━━━━━ Selección ━━━━━
Los antecedentes cercanos del actual proceso estatutario comienzan con los Acuerdos de Santillana (“La España plural”), que el PSOE se planteó en vísperas de las elecciones catalanas. Allí, en ese documento interno, se puede leer lo siguiente: “Hoy nos disponemos de nuevo a abordar, conforme a la Constitución y a las reglas del juego democrático, y desde el imprescindible consenso, reformas estatutarias en aquellas Comunidades Autónomas donde el marco jurídico merezca ser perfeccionado”.

El planteamiento electoral del PSC, que contenía la voluntad de consensuar en Cataluña un nuevo Estatuto, quedó así avalado por el PSOE en Santillana, pero sin mayores concreciones, excepto esa petite frase: “desde el imprescindible consenso”, que pronto se quedaría en agua de borrajas, al dejar fuera del juego al PP en el Parlamento catalán.

En cuanto a esa ocurrencia de “la España Plural” conviene detenerse un momento en ella. Como es sabido, toda sociedad democrática es plural. Desde esta óptica elemental y puesto que España es un país democrático, hablar de “la España plural” puede parecer una obviedad o una redundancia... pero no nos debemos engañar, no estamos ante una simpleza sino ante otra cosa, porque lo que entienden los nacionalistas al oír esa frase no es que España sea una sociedad abierta, sino que es un conglomerado heterogéneo, una suma de “naciones” y regiones, un puzzle en el cual las únicas que tienen vida propia son las piezas, pero no el conjunto. Porque para ellos “plural” equivale a “desmontable”. Desde esa óptica, “el Estado español” (ellos nunca nombran a España) es plural, pero Cataluña o el País Vasco no lo son, sino que estas “nacionalidades” –o naciones, término que no se cansan de autoaplicarse- son unitarias y uniformes, y es de ahí, de esa visión ideológica según la cual el “pueblo” ha sustituido a la ciudadanía, de donde se derivan no pocos males, que arrancan casi todos ellos de la concepción identitaria de la lengua y de la cultura y, lo que es más grave, de los derechos del “pueblo”, de los supuestos derechos colectivos (“históricos”) de Euskalherría o Cataluña que pretenden suplantar y sustituir a los verdaderos derechos: los derechos del individuo, de cada una de las personas, los derechos de ciudadanía. Y no se trata sólo de una cuestión de filosofía política sino que tiene una aplicación inmediata sobre las personas, sobre los ciudadanos no nacionalistas (o no catalanistas) que viven en el País Vasco o en Cataluña, a quienes los “identitarios” de todo cuño pretenden convertir en “mozárabes”, en personas “no integradas en la comunidad nacional”, que, por ello, son susceptibles de ser despojadas de sus derechos. Por eso, cuando se afirma que España es plural, es preciso añadir que el País Vasco o Cataluña o Galicia también son plurales.
━━━━━ Filas ━━━━━
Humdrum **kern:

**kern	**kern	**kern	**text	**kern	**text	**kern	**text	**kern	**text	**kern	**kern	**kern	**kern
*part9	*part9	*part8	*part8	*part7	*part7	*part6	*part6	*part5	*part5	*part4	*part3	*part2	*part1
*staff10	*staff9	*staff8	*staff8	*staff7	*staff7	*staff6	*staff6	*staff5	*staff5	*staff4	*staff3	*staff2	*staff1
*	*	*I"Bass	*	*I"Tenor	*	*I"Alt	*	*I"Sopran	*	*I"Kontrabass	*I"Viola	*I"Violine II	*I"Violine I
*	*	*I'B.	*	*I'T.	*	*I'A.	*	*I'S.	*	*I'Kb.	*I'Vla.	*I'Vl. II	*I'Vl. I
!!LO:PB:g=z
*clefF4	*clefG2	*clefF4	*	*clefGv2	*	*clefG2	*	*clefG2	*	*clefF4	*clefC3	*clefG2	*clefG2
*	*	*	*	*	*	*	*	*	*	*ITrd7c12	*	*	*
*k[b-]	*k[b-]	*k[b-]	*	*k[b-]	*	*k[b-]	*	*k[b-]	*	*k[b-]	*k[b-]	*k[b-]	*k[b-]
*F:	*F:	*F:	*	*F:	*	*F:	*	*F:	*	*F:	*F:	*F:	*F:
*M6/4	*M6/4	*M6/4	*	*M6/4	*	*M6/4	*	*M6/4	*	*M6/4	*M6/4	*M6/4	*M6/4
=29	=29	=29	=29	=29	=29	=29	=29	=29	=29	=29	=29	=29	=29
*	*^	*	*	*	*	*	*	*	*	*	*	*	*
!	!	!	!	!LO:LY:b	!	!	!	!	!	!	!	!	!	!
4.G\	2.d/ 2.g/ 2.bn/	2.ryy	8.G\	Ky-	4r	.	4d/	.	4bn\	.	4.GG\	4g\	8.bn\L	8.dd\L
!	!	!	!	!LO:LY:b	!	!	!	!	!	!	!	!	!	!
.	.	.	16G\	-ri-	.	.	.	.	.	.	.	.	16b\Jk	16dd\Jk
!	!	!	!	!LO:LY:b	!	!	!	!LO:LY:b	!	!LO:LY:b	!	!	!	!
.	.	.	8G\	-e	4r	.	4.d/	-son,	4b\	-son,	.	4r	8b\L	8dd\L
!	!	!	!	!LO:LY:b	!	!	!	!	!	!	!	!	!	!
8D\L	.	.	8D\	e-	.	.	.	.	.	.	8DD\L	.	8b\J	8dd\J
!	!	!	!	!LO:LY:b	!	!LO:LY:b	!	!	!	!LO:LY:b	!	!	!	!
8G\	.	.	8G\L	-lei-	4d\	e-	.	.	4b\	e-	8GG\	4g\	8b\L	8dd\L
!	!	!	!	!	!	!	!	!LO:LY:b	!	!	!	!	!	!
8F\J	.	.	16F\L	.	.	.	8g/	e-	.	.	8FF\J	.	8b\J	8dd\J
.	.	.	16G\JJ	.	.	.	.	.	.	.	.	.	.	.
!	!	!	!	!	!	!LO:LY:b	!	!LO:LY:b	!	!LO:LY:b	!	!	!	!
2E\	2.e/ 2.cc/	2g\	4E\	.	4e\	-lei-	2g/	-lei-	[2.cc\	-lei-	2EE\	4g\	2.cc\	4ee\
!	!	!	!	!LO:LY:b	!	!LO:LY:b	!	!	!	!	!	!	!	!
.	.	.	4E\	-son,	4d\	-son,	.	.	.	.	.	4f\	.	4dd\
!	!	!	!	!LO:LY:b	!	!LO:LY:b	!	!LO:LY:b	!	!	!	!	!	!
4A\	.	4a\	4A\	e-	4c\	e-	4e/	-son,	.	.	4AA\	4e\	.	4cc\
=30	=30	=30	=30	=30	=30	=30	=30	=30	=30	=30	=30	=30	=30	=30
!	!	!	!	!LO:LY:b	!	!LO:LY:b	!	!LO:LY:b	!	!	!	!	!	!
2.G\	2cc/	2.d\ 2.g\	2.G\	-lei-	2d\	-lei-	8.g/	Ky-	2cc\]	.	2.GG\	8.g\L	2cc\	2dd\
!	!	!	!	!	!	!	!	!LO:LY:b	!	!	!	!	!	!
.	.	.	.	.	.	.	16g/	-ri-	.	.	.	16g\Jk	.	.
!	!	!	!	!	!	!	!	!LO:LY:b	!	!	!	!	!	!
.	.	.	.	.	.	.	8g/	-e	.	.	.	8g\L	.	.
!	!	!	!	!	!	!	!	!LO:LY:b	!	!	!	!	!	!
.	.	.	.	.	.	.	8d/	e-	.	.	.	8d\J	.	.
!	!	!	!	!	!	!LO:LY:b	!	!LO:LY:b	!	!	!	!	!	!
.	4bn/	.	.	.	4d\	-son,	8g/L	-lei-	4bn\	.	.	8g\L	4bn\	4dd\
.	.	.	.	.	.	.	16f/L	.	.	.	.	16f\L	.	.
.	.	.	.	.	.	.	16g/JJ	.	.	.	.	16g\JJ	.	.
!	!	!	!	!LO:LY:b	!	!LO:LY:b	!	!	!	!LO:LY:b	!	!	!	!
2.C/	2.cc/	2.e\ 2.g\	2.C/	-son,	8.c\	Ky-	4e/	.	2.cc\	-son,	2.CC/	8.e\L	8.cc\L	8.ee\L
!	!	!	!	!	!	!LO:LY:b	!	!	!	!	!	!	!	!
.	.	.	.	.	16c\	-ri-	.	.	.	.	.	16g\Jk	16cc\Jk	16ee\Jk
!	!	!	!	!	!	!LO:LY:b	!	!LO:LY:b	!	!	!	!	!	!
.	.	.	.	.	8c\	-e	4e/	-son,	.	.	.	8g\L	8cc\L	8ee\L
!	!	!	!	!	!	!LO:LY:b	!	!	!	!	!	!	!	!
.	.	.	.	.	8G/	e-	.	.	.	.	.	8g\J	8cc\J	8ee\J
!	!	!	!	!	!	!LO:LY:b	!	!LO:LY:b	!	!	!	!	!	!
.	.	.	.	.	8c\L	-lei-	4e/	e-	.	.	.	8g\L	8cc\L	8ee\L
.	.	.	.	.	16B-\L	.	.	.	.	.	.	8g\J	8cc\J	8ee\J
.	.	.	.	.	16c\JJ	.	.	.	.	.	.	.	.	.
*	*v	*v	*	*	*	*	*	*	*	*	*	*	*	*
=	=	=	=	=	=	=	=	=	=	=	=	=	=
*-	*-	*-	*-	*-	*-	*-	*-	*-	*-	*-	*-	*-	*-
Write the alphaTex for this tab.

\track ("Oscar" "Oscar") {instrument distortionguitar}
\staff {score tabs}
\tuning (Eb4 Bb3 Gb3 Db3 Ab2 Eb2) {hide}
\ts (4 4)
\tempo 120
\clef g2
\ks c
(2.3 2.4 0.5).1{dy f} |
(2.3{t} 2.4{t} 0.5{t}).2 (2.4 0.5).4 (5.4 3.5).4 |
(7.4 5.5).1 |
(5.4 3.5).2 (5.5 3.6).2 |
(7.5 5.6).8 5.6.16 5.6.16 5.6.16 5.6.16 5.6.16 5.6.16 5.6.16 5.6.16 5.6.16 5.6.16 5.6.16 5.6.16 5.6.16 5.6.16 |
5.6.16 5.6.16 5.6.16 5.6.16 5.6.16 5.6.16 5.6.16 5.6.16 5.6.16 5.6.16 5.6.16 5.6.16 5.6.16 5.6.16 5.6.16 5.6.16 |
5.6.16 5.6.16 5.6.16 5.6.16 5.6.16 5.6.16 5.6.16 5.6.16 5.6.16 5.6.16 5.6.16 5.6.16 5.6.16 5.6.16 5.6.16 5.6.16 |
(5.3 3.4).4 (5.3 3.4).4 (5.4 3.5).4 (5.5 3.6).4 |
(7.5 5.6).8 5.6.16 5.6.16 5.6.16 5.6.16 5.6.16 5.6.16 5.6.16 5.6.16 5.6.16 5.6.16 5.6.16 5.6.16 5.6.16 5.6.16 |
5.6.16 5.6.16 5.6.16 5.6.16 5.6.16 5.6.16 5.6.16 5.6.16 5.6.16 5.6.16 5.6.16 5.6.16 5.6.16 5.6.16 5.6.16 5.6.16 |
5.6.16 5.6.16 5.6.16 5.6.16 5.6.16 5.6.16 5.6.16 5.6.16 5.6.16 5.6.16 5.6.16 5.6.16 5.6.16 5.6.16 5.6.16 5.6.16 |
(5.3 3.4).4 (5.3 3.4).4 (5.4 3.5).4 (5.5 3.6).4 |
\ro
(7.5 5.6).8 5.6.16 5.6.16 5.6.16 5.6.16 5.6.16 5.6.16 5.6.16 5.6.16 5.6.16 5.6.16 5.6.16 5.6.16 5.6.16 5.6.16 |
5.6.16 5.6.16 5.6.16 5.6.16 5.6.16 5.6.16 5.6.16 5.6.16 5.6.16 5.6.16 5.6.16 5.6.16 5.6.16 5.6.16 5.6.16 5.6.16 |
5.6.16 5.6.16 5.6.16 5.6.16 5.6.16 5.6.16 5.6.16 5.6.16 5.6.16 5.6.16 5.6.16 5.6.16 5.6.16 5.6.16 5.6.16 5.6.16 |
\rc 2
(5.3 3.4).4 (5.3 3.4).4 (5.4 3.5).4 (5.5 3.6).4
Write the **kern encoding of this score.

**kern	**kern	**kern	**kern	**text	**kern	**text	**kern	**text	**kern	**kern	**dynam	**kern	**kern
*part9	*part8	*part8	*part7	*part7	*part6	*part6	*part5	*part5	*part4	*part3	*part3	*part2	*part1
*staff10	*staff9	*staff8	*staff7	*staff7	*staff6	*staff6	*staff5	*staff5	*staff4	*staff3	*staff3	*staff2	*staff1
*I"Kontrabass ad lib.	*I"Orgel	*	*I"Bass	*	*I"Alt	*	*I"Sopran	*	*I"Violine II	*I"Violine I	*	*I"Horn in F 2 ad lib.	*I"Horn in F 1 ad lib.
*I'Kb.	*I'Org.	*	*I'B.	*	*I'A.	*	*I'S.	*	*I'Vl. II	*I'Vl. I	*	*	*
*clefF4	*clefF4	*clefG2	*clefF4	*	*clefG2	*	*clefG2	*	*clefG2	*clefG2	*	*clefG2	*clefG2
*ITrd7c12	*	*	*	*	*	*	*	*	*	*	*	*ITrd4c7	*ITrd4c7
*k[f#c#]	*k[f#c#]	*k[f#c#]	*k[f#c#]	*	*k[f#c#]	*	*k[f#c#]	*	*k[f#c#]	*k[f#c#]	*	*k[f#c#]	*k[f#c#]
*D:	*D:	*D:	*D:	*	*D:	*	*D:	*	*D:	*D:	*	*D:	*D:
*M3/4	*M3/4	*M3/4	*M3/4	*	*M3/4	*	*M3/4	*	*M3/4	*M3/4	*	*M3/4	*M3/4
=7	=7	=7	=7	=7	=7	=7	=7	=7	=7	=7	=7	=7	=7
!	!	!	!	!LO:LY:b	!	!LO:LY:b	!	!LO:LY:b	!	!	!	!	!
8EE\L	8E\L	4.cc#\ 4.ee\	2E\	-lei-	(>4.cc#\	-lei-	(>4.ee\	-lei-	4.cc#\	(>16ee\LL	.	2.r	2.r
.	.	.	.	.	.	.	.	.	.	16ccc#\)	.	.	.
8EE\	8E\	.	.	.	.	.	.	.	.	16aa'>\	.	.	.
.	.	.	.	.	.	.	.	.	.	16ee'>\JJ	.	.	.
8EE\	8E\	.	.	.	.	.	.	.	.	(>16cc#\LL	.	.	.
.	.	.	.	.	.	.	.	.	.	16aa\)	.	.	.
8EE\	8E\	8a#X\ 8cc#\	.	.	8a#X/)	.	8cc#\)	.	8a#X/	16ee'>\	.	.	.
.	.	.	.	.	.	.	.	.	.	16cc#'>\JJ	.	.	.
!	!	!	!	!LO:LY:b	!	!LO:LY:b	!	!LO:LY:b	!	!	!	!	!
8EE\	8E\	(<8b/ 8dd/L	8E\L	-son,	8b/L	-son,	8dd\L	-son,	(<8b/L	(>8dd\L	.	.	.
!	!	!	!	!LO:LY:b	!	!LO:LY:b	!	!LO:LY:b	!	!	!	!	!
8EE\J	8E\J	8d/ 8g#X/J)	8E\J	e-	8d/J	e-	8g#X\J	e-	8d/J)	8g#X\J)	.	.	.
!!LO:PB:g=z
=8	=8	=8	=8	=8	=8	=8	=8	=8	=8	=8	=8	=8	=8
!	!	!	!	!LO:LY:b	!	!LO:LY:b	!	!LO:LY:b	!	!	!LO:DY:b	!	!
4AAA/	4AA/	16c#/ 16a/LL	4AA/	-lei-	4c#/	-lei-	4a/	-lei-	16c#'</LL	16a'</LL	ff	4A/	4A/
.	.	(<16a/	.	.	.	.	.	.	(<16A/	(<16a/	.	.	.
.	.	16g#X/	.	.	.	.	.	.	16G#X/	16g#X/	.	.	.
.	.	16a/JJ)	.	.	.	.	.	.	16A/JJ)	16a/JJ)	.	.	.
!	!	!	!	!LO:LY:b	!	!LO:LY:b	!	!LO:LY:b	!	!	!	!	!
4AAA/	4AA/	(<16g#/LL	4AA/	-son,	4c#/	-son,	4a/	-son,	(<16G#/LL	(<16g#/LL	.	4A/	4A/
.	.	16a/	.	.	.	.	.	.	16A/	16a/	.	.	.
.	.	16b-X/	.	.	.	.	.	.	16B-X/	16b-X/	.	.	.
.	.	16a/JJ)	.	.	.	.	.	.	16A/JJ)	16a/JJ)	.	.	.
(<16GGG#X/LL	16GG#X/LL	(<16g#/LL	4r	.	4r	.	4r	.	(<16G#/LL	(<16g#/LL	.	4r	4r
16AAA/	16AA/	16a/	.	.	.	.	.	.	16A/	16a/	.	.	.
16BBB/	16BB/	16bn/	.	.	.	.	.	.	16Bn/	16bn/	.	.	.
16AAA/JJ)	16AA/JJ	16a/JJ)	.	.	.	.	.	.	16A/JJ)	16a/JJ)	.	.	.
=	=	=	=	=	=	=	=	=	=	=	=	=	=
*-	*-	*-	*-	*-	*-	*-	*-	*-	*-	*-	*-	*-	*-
━━━━━
Objetivo 1:
Indique si cada afirmación coincide con el texto sobre la España plural, respondiendo sí o no y citando las palabras del texto que lo deciden: (a) los Acuerdos de Santillana fueron un documento interno del PSOE; (b) el PP formó parte del consenso en el Parlamento catalán; (c) para los nacionalistas, «plural» equivale a «desmontable».
Objetivo 2:
Prosiga el texto sobre la España plural a partir de su última oración.

Resultado del ejercicio 1:
(a) Sí: «en ese documento interno».
(b) No: «al dejar fuera del juego al PP en el Parlamento catalán».
(c) Sí: «Porque para ellos “plural” equivale a “desmontable”».

Resultado del ejercicio 2:
Pero sigamos con esta pequeña historia. Los resultados electorales obtenidos por el PSC en aquellos comicios autonómicos de 2003 quedaron muy por debajo de sus expectativas (con menos diputados que CiU) y si consiguió formar gobierno y desplazar a CiU hacia la oposición no fue gracias a la promesa de un nuevo Estatuto, sino a que ERC, cuyo incremento de escaños fue notable, se decantó por el PSC y no por CiU. A ello se vino a unir, tras las elecciones de marzo de 2004, ganadas por el PSOE, la necesidad de algún apoyo nacionalista para la gobernabilidad en España, cosa que obtuvo también de ERC. Para nadie fue un secreto que esta doble dependencia parlamentaria, en el Parlamento de Cataluña y en las Cortes Generales, abría las puertas a la reforma estatutaria. Sobre todo sabiendo que Rodríguez Zapatero había dicho en Cataluña en 2003 aquello de “apoyaré en las Cortes Generales lo que venga suficientemente avalado desde el Parlamento de Cataluña”. Más tarde matizaría ese aval genérico añadiendo la frase sacramental: “dentro de la Constitución”.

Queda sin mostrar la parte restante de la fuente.